The legislation also enhances programs that protect low-income Medicare beneficiaries, shielding seniors and people with disabilities who already rely almost exclusively on their Social Security benefits from rising premiums and out-of-pocket costs. Under the Trump administration’s watch, Medicare Part B premiums exceeded $200 for the first time last year.
“Under President Trump, seniors are being forced to choose between paying for lifesaving care and simply being able to afford a life,” said Gillibrand. “The Medicare Cost Cap Act will lower out-of-pocket costs for seniors with Medicare and ensure that no one is pushed into financial ruin by a single health emergency. I am proud to introduce this important legislation, and I will continue fighting to expand access to quality and affordable care for our seniors.”
In 2028, 3.2 million Medicare beneficiaries are projected to directly benefit from an out-of-pocket cost cap. Over the next ten years, over 52% of beneficiaries are expected to exceed the proposed $5,000 cap at least once. On average, this plan would save enrollees $1,024 per year.
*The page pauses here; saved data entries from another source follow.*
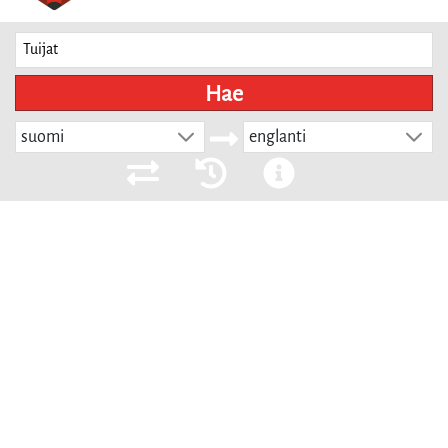
Hae
suomi
englanti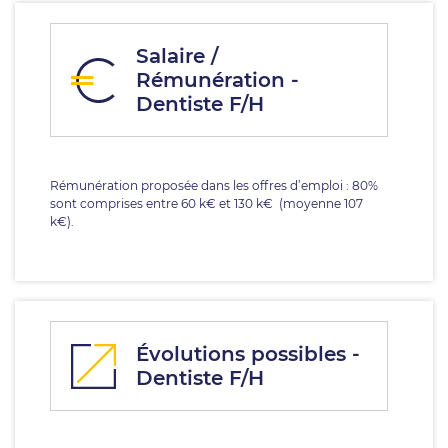
Salaire /
Rémunération -
Dentiste F/H
Rémunération proposée dans les offres d’emploi : 80%
sont comprises entre 60 k€ et 130 k€ (moyenne 107
k€).
Évolutions possibles -
Dentiste F/H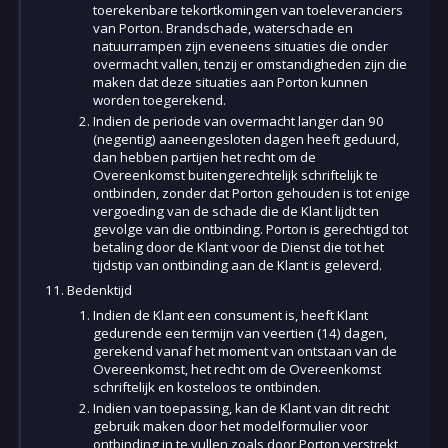
toerekenbare tekortkomingen van toeleveranciers
van Porton. Brandschade, waterschade en
natuurrampen zijn eveneens situaties die onder
overmacht vallen, tenzij er omstandigheden zijn die
maken dat deze situaties aan Porton kunnen
worden toegerekend.
Indien de periode van overmacht langer dan 90
(negentig) aaneengesloten dagen heeft geduurd,
dan hebben partijen het recht om de
Overeenkomst buitengerechtelijk schriftelijk te
ontbinden, zonder dat Porton gehouden is tot enige
vergoeding van de schade die de Klant lijdt ten
gevolge van die ontbinding. Porton is gerechtigd tot
betaling door de Klant voor de Dienst die tot het
tijdstip van ontbinding aan de Klant is geleverd.
Bedenktijd
Indien de Klant een consument is, heeft Klant
gedurende een termijn van veertien (14) dagen,
gerekend vanaf het moment van ontstaan van de
Overeenkomst, het recht om de Overeenkomst
schriftelijk en kosteloos te ontbinden.
Indien van toepassing, kan de Klant van dit recht
gebruik maken door het modelformulier voor
ontbinding in te vullen zoals door Porton verstrekt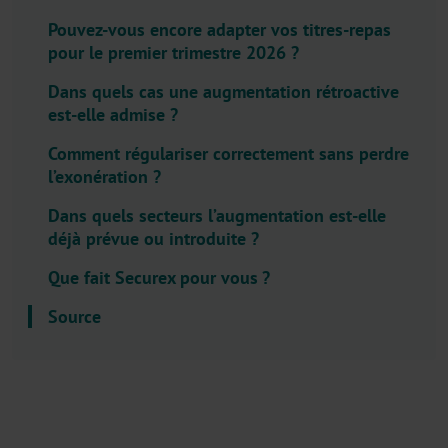
l
Pouvez-vous encore adapter vos titres-repas
e
pour le premier trimestre 2026 ?
c
t
Dans quels cas une augmentation rétroactive
o
est-elle admise ?
r
Comment régulariser correctement sans perdre
.
l’exonération ?
T
i
Dans quels secteurs l’augmentation est-elle
t
déjà prévue ou introduite ?
l
Que fait Securex pour vous ?
e
Source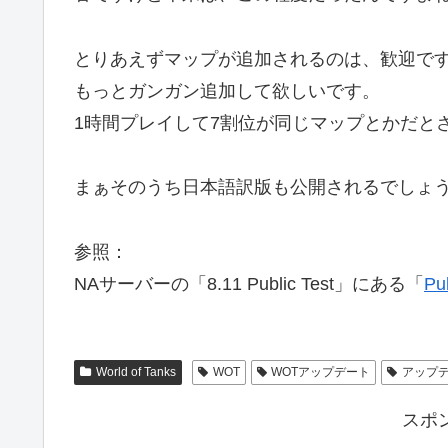
とりあえずマップが追加されるのは、歓迎で
もっとガンガン追加して欲しいです。
1時間プレイして7割位が同じマップとかだと
まぁそのうち日本語訳版も公開されるでしょ
参照：
NAサーバーの「8.11 Public Test」にある「
Pu
World of Tanks
WOT
WOTアップデート
アップ
スポ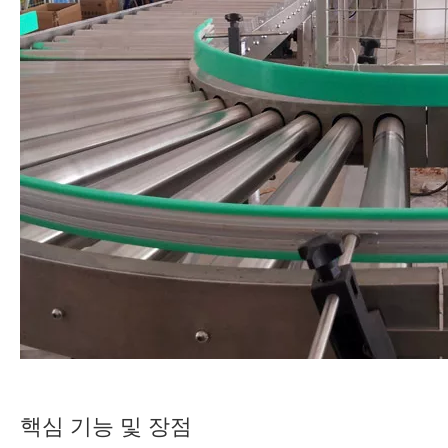
핵심 기능 및 장점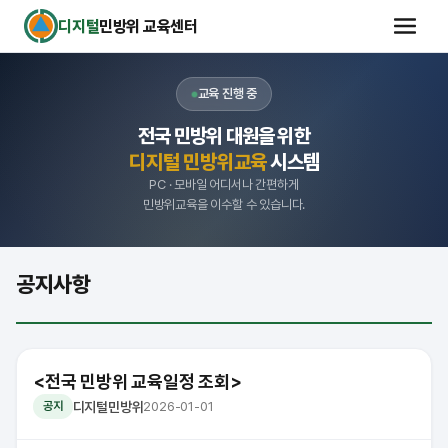
디지털
민방위 교육센터
교육 진행 중
전국 민방위 대원을 위한
디지털 민방위교육
시스템
PC · 모바일 어디서나 간편하게
민방위교육을 이수할 수 있습니다.
공지사항
<전국 민방위 교육일정 조회>
디지털민방위
2026-01-01
공지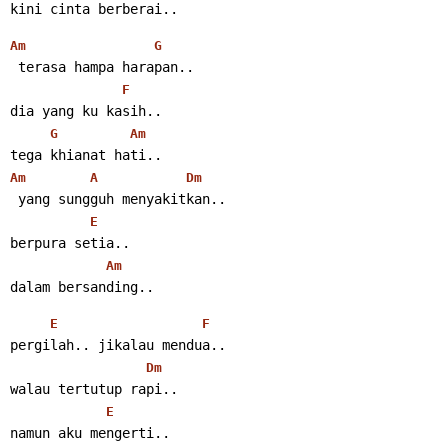
kini cinta berberai..
Am
G
 terasa hampa harapan..
F
dia yang ku kasih..
G
Am
tega khianat hati..
Am
A
Dm
 yang sungguh menyakitkan..
E
berpura setia..
Am
dalam bersanding..
E
F
pergilah.. jikalau mendua..
Dm
walau tertutup rapi..
E
namun aku mengerti..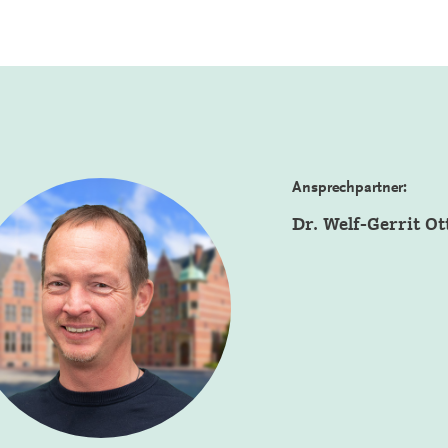
Ansprechpartner:
Dr. Welf-Gerrit Ot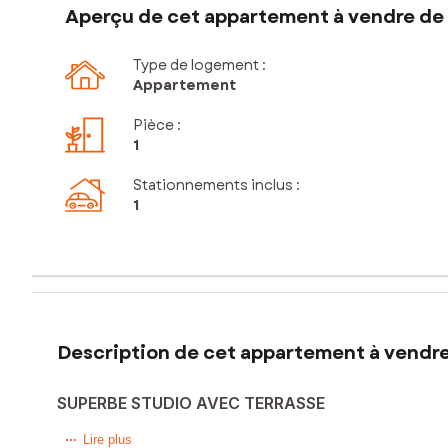
Aperçu de cet appartement à vendre de 1
Type de logement :
Appartement
Pièce
:
1
Stationnements inclus
:
1
Description de cet appartement à vendre 
SUPERBE STUDIO AVEC TERRASSE
Élancourt – Appartement T1 de 32,40 m² avec terrasse, ca
Lire plus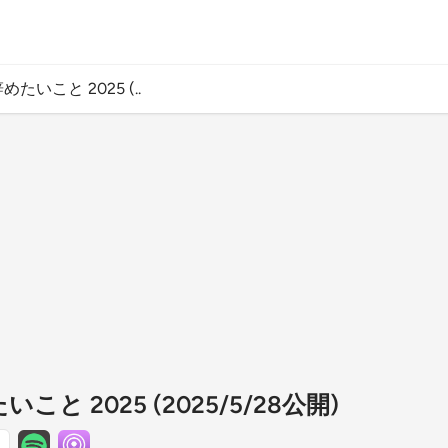
めたいこと 2025 (..
いこと 2025 (2025/5/28公開)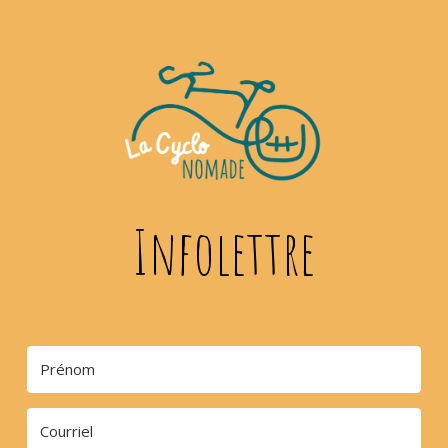
Infolettre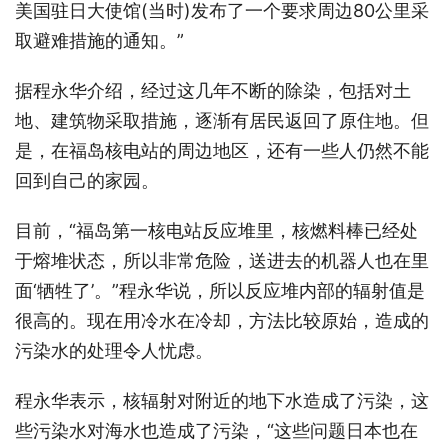
美国驻日大使馆(当时)发布了一个要求周边80公里采
取避难措施的通知。”
据程永华介绍，经过这几年不断的除染，包括对土
地、建筑物采取措施，逐渐有居民返回了原住地。但
是，在福岛核电站的周边地区，还有一些人仍然不能
回到自己的家园。
目前，“福岛第一核电站反应堆里，核燃料棒已经处
于熔堆状态，所以非常危险，送进去的机器人也在里
面‘牺牲了’。”程永华说，所以反应堆内部的辐射值是
很高的。现在用冷水在冷却，方法比较原始，造成的
污染水的处理令人忧虑。
程永华表示，核辐射对附近的地下水造成了污染，这
些污染水对海水也造成了污染，“这些问题日本也在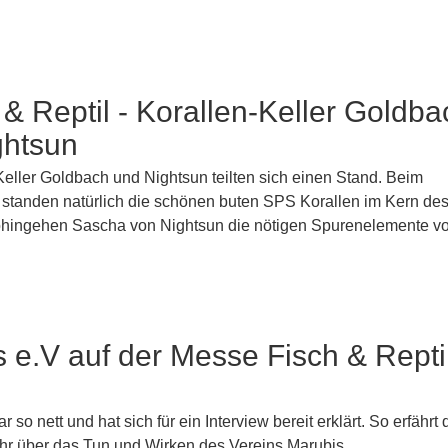
 & Reptil - Korallen-Keller Goldba
ghtsun
Keller Goldbach und Nightsun teilten sich einen Stand. Beim
r standen natürlich die schönen buten SPS Korallen im Kern de
ohingehen Sascha von Nightsun die nötigen Spurenelemente vor
 e.V auf der Messe Fisch & Repti
 so nett und hat sich für ein Interview bereit erklärt. So erfährt 
r über das Tun und Wirken des Vereins Marubis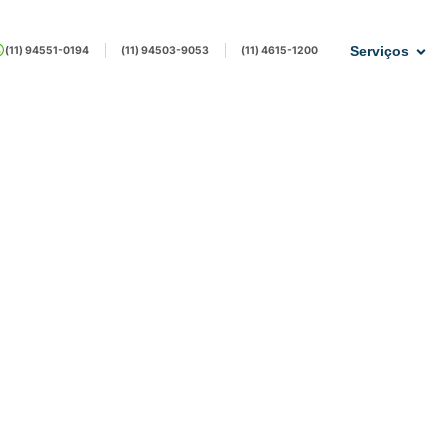
Sexta, das 07h às 16h e aos Sábados, das 07h às 12h • Entrega de Resultados em
(11) 94551-0194
(11) 94503-9053
(11) 4615-1200
Serviços
ticos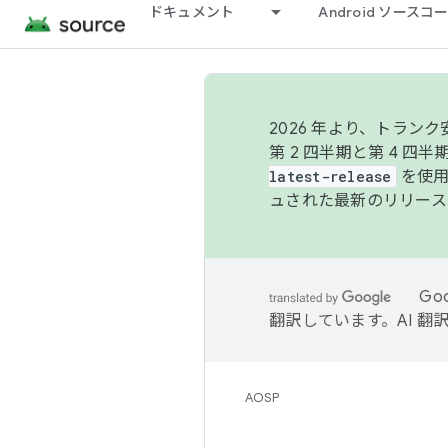
ドキュメント
Android ソース
2026 年より、トラ
第 2 四半期と第 4 四
latest-release
を使用
ュされた最新のリリース
Go
翻訳しています。AI 
AOSP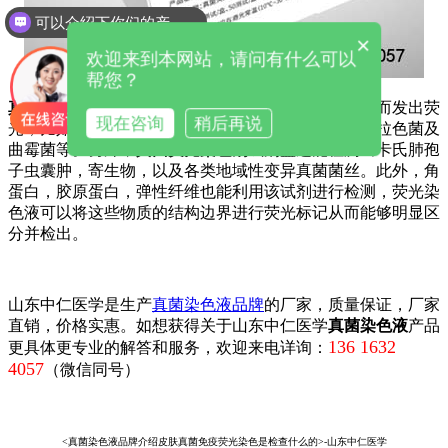
可以介绍下你们的产品么
×
欢迎来到本网站，请问有什么可以
帮您？
真菌荧光染色剂
中的荧光染料可以与各类真菌结合从而发出荧
现在咨询
稍后再说
光，比如念珠菌，组织胞浆菌，曲霉菌、毛癣菌、马拉色菌及
曲霉菌等。另外，
真菌荧光染色剂
试剂盒还能检测出卡氏肺孢
子虫囊肿，寄生物，以及各类地域性变异真菌菌丝。此外，角
蛋白，胶原蛋白，弹性纤维也能利用该试剂进行检测，荧光染
色液可以将这些物质的结构边界进行荧光标记从而能够明显区
分并检出。
山东中仁医学是生产
真菌染色液品牌
的厂家，质量保证，厂家
直销，价格实惠。如想获得关于山东中仁医学
真菌染色液
产品
136 1632
更具体更专业的解答和服务，欢迎来电详询：
4057
（微信同号）
<真菌染色液品牌介绍皮肤真菌免疫荧光染色是检查什么的>-山东中仁医学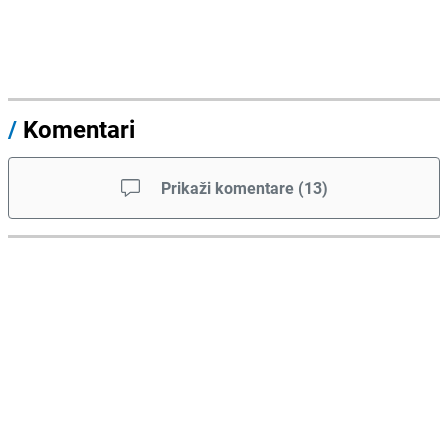
/
Komentari
Prikaži komentare
(
13
)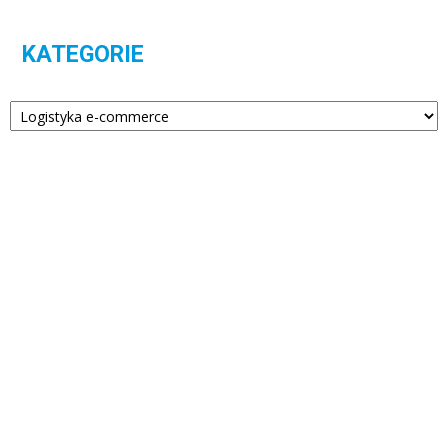
KATEGORIE
Kategorie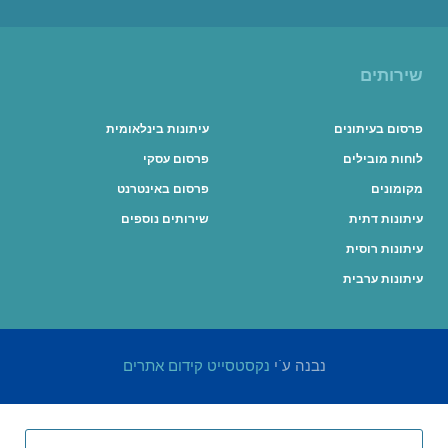
שירותים
פרסום בעיתונים
עיתונות בינלאומית
לוחות מובילים
פרסום עסקי
מקומונים
פרסום באינטרנט
עיתונות דתית
שירותים נוספים
עיתונות רוסית
עיתונות ערבית
נבנה ע"י
נקסטסייט קידום אתרים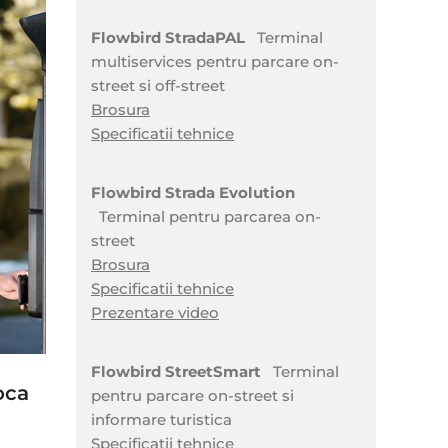
Flowbird StradaPAL
Terminal
multiservices pentru parcare on-
street si off-street
Brosura
Specificatii tehnice
Flowbird Strada Evolution
Terminal pentru parcarea on-
street
Brosura
Specificatii tehnice
Prezentare video
Flowbird StreetSmart
Terminal
oca
pentru parcare on-street si
informare turistica
Specificatii tehnice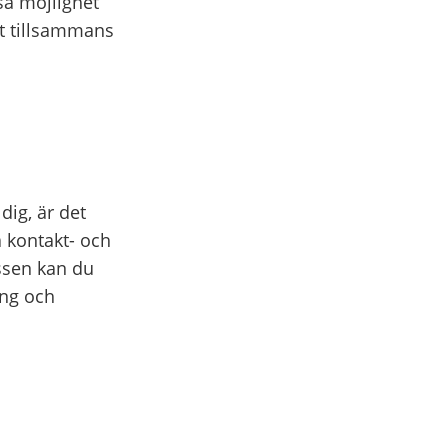
så möjlighet
att tillsammans
dig, är det
a kontakt- och
ssen kan du
ing och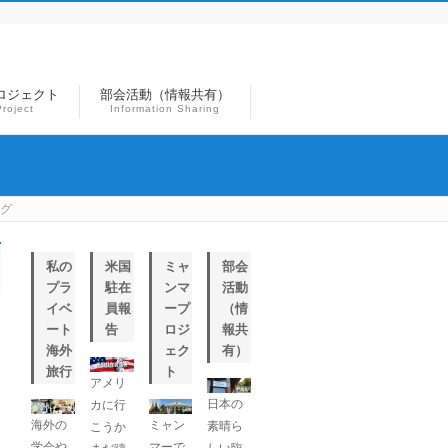
ロジェクト
部会活動（情報共有）
roject
Information Sharing
ーグ
私の
米国
ミャ
部会
プラ
駐在
ンマ
活動
イベ
員報
ープ
（情
ート
告
ロジ
報共
海外
ェク
有）
旅行
ト
アメリ
日本の
カに行
海外の
ミャン
素晴ら
こうか
学会や
マーで
しい臨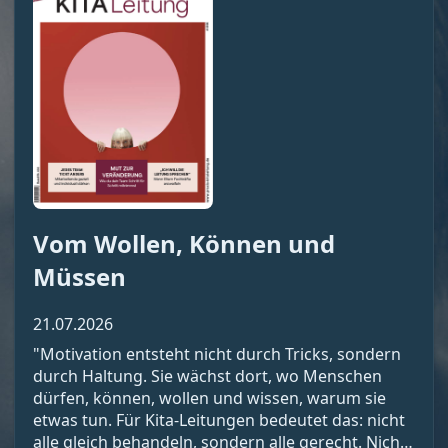
Vom Wollen, Können und
Müssen
21.07.2026
"Motivation entsteht nicht durch Tricks, sondern
durch Haltung. Sie wächst dort, wo Menschen
dürfen, können, wollen und wissen, warum sie
etwas tun. Für Kita-Leitungen bedeutet das: nicht
alle gleich behandeln, sondern alle gerecht. Nicht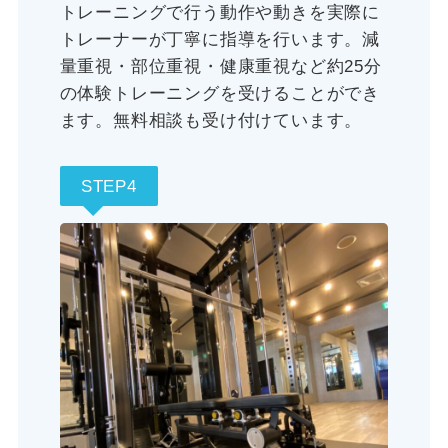
トレーニングで行う動作や動きを実際に
トレーナーが丁寧に指導を行います。減
量重視・部位重視・健康重視など約25分
の体験トレーニングを受けることができ
ます。無料相談も受け付けています。
STEP4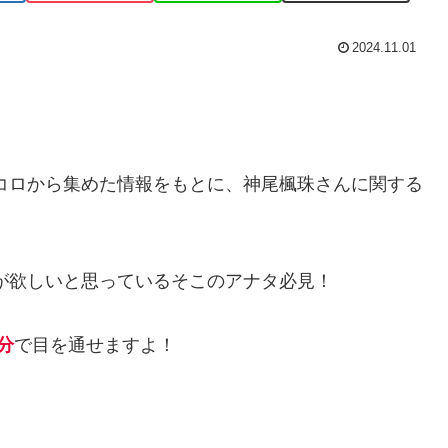
2024.11.01
トコロから集めた情報をもとに、神尾楓珠さんに関する
が欲しいと思っているそこのアナタ必見！
分
で目を通せますよ！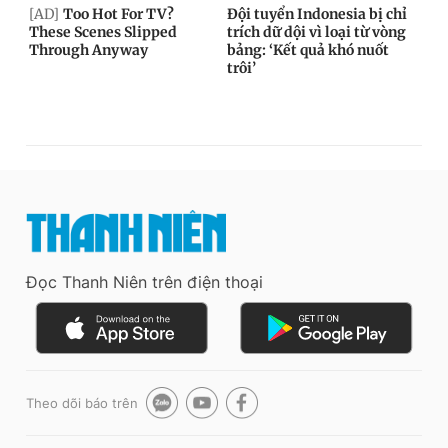
Đọc Thanh Niên trên điện thoại
Theo dõi báo trên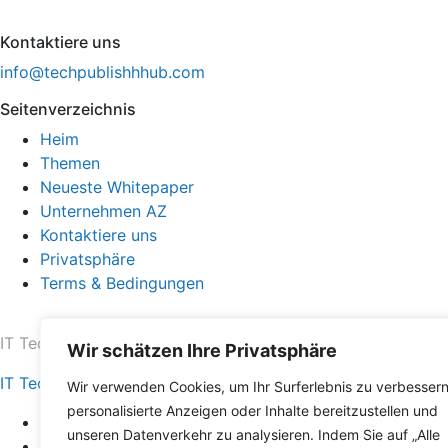
Kontaktiere uns
info@techpublishhhub.com
Seitenverzeichnis
Heim
Themen
Neueste Whitepaper
Unternehmen AZ
Kontaktiere uns
Privatsphäre
Terms & Bedingungen
IT Tech Publish Hub © Alle Rechte vorbehalten.
Wir schätzen Ihre Privatsphäre
IT Tech Publish Hub
Wir verwenden Cookies, um Ihr Surferlebnis zu verbessern
personalisierte Anzeigen oder Inhalte bereitzustellen und
Heim
unseren Datenverkehr zu analysieren. Indem Sie auf „Alle
Themen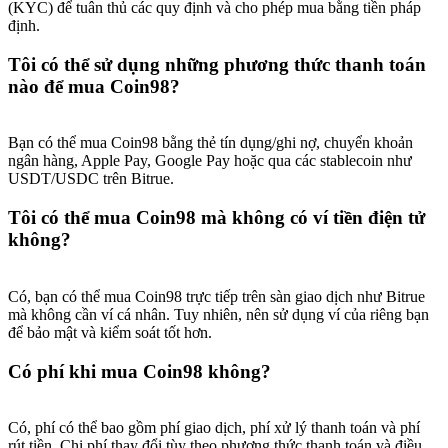
(KYC) để tuân thủ các quy định và cho phép mua bằng tiền pháp
định.
Tôi có thể sử dụng những phương thức thanh toán
nào để mua Coin98?
Bạn có thể mua Coin98 bằng thẻ tín dụng/ghi nợ, chuyển khoản
ngân hàng, Apple Pay, Google Pay hoặc qua các stablecoin như
USDT/USDC trên Bitrue.
Tôi có thể mua Coin98 mà không có ví tiền điện tử
không?
Có, bạn có thể mua Coin98 trực tiếp trên sàn giao dịch như Bitrue
mà không cần ví cá nhân. Tuy nhiên, nên sử dụng ví của riêng bạn
để bảo mật và kiểm soát tốt hơn.
Có phí khi mua Coin98 không?
Có, phí có thể bao gồm phí giao dịch, phí xử lý thanh toán và phí
rút tiền. Chi phí thay đổi tùy theo phương thức thanh toán và điều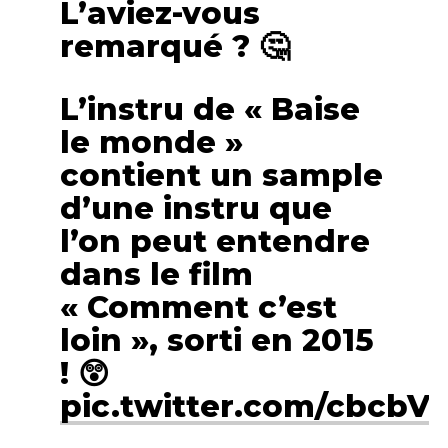
L’aviez-vous
remarqué ? 🤔
L’instru de « Baise
le monde »
contient un sample
d’une instru que
l’on peut entendre
dans le film
« Comment c’est
loin », sorti en 2015
! 😲
pic.twitter.com/cbcb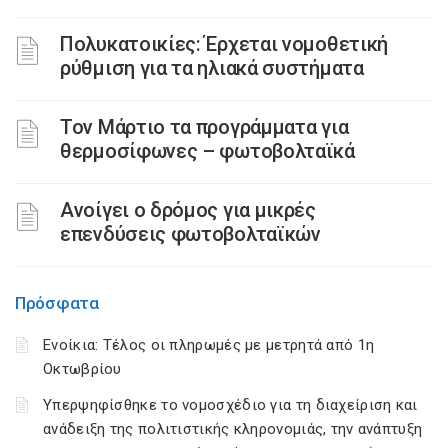
Πολυκατοικίες: Έρχεται νομοθετική
ρύθμιση για τα ηλιακά συστήματα
Τον Μάρτιο τα προγράμματα για
θερμοσίφωνες – φωτοβολταϊκά
Ανοίγει ο δρόμος για μικρές
επενδύσεις φωτοβολταϊκών
Πρόσφατα
Ενοίκια: Τέλος οι πληρωμές με μετρητά από 1η
Οκτωβρίου
Υπερψηφίσθηκε το νομοσχέδιο για τη διαχείριση και
ανάδειξη της πολιτιστικής κληρονομιάς, την ανάπτυξη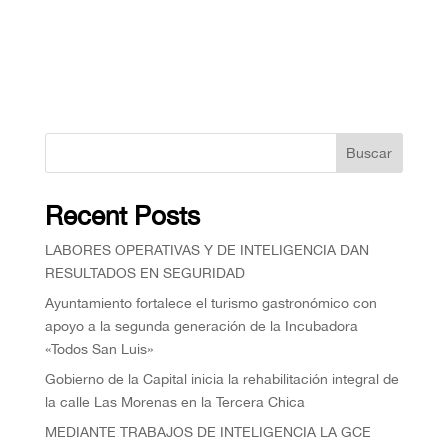
Buscar
Recent Posts
⁠LABORES OPERATIVAS Y DE INTELIGENCIA DAN
RESULTADOS EN SEGURIDAD
Ayuntamiento fortalece el turismo gastronómico con
apoyo a la segunda generación de la Incubadora
«Todos San Luis»
Gobierno de la Capital inicia la rehabilitación integral de
la calle Las Morenas en la Tercera Chica
MEDIANTE TRABAJOS DE INTELIGENCIA LA GCE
While financial support does exist for low-income Medicare enrollees, oftentimes confusing and extensive administrative barriers prevent and discourage beneficiaries from accessing these resources. These barriers adversely affect low-income seniors who struggle to afford health care. Over half a million enrollees who qualify for Medicare Savings Programs (MSPs) are not enrolled, leading to missed benefits and higher out-of-pocket costs for some of the most financially insecure Americans. In addition to creating an out-of-pocket cap, the legislation will improve assistance for low-income beneficiaries, such as seniors that rely exclusively on Social Security for their income.
Gillibrand continues to lead the fight to lower health care costs for seniors with Medicare. Last year, she introduced legislation to strengthen Medicare’s ability to negotiate prescription drug prices and reduce out-of-pocket costs for seniors. She also demanded that the Trump administration release the next round of Medicare-negotiated drug prices – savings that Democrats fought to secure. Additionally, she champions the Capping Prescription Costs Act, which would extend the cap on annual out-of-pocket prescription drug costs to people with private health insurance.